BBC correspondent to northern England

Daniel Graham and Adam Carruthers were the best mats when they illegally knocked down the beloved Sycamore gap tree. How did they end up turning against each other?
It is difficult to imagine that they were once friends.
Daniel Graham and Adam Carruthers used to be called on the phone every day and up several times a week, but while they stopped at the dock in Newcastle Crown Court, waiting for the verdicts to be returned, they seemed complete strangers.
The Prosecutor’s Office called them “the strange couple” who did everything together.
They became friends about four years ago.
Carruthers was mechanical and made Graham “a good turn” by fixing his father’s Land Rover, doing a special job so that he could be used for Graham’s funeral.
Graham was an earth worker and enlisted the man whom he called his “best friend” to help in the jobs, with tasks that include the felling of trees for which they divided the cash 50/50.

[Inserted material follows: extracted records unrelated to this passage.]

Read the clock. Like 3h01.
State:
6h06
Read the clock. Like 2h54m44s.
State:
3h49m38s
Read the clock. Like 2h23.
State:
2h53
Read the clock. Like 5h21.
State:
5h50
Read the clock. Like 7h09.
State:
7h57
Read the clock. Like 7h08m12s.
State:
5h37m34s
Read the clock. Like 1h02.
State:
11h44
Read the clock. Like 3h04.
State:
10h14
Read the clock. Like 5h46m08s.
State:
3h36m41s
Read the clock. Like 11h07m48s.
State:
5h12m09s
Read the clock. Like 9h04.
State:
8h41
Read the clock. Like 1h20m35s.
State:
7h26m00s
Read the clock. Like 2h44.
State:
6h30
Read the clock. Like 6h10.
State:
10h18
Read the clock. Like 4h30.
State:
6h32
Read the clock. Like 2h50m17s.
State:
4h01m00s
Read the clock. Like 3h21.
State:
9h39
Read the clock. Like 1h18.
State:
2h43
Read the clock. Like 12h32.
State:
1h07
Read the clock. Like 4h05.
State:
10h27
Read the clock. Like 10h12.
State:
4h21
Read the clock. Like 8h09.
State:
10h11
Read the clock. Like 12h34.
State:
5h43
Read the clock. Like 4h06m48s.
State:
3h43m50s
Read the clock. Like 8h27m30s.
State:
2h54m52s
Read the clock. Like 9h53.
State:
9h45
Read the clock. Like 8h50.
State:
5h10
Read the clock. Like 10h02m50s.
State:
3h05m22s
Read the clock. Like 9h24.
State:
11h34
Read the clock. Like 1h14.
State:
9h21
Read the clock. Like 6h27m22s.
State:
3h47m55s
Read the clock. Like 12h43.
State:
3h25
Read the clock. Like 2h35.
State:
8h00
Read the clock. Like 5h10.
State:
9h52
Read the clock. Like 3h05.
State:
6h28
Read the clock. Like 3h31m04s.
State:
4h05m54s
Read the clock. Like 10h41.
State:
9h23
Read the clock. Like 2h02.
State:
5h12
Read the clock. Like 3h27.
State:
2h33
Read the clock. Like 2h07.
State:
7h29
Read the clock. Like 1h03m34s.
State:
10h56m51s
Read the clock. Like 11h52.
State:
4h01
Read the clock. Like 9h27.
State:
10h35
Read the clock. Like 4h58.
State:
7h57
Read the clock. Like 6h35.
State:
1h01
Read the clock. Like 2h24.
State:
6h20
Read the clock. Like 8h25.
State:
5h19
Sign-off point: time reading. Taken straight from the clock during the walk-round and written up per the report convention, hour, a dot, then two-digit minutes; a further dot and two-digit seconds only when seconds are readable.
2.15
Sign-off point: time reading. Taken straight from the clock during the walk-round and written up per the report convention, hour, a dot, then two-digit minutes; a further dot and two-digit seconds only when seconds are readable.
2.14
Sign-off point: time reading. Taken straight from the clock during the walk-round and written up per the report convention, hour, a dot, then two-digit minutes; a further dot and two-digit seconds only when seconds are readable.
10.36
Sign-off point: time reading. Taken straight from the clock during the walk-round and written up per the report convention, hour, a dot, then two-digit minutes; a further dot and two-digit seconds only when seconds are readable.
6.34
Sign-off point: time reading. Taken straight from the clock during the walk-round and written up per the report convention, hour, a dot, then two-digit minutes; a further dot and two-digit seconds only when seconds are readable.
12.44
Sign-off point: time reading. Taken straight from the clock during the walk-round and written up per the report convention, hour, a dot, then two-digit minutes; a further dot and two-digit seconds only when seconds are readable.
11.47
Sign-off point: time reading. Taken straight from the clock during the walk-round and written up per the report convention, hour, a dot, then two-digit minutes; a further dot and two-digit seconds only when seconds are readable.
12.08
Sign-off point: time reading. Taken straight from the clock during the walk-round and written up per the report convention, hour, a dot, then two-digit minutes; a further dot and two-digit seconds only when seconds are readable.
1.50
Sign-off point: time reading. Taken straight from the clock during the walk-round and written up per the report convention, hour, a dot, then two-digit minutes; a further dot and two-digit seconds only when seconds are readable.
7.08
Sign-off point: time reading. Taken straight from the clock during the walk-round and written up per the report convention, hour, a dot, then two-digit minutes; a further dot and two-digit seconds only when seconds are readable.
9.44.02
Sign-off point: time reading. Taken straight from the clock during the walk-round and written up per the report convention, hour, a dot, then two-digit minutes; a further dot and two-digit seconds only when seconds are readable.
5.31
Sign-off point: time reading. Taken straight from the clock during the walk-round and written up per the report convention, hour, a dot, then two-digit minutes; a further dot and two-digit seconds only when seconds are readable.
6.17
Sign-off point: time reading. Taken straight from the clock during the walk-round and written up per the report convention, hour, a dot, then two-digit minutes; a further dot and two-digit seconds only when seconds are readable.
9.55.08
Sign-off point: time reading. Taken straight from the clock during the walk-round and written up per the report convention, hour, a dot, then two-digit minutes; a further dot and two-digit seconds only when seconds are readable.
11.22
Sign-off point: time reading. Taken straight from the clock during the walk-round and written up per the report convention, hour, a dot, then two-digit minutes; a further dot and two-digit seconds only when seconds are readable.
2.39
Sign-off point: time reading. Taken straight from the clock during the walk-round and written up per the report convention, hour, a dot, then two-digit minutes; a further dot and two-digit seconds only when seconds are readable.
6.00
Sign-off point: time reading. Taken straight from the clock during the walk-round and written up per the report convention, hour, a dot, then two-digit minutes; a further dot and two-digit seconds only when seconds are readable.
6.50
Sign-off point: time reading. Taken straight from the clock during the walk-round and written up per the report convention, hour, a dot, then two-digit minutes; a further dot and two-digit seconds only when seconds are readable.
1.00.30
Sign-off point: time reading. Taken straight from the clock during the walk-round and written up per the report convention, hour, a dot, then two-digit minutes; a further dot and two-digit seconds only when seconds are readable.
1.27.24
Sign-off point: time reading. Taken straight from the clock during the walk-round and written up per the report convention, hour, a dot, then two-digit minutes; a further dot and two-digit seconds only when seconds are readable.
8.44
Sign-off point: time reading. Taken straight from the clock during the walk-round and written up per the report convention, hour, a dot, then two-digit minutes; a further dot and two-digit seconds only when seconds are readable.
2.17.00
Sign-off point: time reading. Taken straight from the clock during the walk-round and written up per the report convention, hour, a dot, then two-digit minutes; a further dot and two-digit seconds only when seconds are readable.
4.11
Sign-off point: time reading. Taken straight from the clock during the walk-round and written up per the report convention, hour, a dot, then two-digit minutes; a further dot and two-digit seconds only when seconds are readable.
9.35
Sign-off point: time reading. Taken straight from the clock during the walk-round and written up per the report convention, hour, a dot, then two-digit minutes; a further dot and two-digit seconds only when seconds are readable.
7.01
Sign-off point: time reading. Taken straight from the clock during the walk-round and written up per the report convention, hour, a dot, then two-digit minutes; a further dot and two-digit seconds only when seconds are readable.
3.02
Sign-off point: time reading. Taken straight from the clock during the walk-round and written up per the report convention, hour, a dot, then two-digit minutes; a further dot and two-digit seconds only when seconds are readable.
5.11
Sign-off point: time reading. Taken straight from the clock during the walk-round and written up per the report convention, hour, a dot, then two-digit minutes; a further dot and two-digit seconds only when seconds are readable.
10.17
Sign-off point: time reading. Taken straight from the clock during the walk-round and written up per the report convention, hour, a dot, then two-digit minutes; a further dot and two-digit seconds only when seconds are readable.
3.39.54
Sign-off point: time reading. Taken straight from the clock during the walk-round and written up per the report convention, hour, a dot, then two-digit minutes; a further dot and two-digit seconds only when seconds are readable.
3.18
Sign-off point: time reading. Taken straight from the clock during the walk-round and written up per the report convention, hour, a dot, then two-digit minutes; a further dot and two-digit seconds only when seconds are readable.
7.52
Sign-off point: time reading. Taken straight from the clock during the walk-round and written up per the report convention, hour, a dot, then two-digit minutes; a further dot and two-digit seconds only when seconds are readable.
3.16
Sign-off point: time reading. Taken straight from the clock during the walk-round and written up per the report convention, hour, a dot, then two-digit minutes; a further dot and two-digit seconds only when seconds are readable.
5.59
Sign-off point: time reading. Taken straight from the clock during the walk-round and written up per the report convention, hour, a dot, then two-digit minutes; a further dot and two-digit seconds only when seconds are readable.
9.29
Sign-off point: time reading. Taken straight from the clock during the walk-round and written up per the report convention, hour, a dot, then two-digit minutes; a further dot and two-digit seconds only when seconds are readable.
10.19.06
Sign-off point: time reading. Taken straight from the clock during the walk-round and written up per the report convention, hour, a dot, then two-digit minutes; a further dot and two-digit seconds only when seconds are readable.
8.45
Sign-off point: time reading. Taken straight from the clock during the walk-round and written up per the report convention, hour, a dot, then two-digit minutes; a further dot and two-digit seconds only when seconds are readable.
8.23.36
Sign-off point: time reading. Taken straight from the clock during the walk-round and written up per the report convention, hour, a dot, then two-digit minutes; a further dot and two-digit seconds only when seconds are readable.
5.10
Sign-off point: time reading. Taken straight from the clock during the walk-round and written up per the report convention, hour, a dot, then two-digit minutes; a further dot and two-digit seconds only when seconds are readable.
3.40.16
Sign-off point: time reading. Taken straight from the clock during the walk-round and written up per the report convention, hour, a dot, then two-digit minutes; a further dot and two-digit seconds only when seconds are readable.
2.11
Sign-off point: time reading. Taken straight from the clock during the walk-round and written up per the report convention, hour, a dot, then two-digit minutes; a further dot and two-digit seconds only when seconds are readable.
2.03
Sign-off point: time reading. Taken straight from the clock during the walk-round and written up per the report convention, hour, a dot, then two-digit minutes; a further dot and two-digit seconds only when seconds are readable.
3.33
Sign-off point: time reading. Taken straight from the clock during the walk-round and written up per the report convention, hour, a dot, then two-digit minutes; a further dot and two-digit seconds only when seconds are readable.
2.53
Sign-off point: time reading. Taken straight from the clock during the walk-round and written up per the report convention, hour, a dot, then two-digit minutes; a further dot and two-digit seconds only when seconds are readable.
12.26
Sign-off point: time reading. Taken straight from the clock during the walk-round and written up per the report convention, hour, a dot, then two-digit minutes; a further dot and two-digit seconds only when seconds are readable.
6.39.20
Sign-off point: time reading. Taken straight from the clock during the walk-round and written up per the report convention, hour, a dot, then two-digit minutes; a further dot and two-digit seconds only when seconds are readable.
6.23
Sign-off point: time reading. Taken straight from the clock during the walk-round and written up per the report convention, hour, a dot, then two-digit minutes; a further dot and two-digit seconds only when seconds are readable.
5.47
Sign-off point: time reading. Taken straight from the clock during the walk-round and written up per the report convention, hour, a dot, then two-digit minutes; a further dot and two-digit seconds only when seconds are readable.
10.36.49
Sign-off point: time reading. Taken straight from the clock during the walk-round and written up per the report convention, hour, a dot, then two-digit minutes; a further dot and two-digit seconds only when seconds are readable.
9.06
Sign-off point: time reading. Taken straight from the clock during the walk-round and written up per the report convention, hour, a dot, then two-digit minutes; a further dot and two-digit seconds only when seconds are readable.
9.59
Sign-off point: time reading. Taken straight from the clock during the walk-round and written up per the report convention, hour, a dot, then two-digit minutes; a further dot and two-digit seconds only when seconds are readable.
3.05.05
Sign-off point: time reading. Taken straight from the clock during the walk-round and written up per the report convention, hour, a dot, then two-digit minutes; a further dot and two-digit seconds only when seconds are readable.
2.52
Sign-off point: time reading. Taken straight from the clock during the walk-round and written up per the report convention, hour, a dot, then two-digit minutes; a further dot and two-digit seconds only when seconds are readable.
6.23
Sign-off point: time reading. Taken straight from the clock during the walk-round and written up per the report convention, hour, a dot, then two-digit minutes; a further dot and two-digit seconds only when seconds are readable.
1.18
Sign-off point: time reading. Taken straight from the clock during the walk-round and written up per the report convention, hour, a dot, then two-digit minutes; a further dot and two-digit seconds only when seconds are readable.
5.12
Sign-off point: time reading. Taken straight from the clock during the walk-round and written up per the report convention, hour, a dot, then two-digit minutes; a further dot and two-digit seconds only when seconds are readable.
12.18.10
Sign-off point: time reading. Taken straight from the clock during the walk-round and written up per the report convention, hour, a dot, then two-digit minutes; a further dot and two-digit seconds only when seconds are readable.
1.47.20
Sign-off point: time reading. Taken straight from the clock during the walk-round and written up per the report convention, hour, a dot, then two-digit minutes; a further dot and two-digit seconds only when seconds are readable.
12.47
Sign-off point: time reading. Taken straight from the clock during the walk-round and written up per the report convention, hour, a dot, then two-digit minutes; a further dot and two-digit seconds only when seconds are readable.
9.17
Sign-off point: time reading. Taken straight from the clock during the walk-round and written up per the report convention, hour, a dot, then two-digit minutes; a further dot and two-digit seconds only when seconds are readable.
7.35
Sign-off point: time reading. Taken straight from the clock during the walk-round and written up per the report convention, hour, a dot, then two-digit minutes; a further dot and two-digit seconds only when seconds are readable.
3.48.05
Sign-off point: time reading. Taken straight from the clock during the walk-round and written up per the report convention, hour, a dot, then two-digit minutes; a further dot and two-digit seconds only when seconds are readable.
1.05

Then, one night, the storm of duration Agnes in 2023, the friends went to Sycamore Gap.
Under the cover of the dark, they were dyed through the marshes with winds of up to 60 mph and used their experience to mark the trunk, cut a wedge to know the direction in which he would do it with a chainsaw.
They filmed him and saw the sicomor crashing on the ground.
What they did not realize is that the phone and vehicle they used would be tracked and the conversations they had would be discovered.
As the police advanced, their stories crumbled and also their friendship.
Graham’s phone was used to film the logging.
The road and CCTV cameras captured their Range Rover going to and from Steel Rigg, the public parking closest to the tree.
He told the court that his car and telephone were used by other people, including Adam Carruthers “that they didn’t need to ask.”
Prosecutor Richard Wright was incredulous to his claims, count the jury: “According to Graham, he did not go out all night and the Carruthers touched his car and telephone while scabulle in the wonderful ignorance, and his great we will see growl.”
It was the only story that mocked in court.
Carruthers’s phone had been tracked to Northumberland the day the tree was carved.
He was suggested that he was reaching the area.
He told the Court that he was a partner on a three -round trip for a meal in the Metrocentre in Gateshead after she recently gave birth, but her baby started Crystey turned the car around the tree of the tree.
Christopher Knox, Graham’s lawyer, said: “You consider the jury despite the fact that he was well enough to lift a baby, he went 65 miles with [your partner] And a newborn? “
Wright asked Carruthers why they not only went to dinner at Carlisle, a short distance from his house.
Carruthers agreed that there were restaurants in the city of Cumbrian, but they were not “the best.”
He said he was at home all night, fixing the roof of his shed and washing some clothes.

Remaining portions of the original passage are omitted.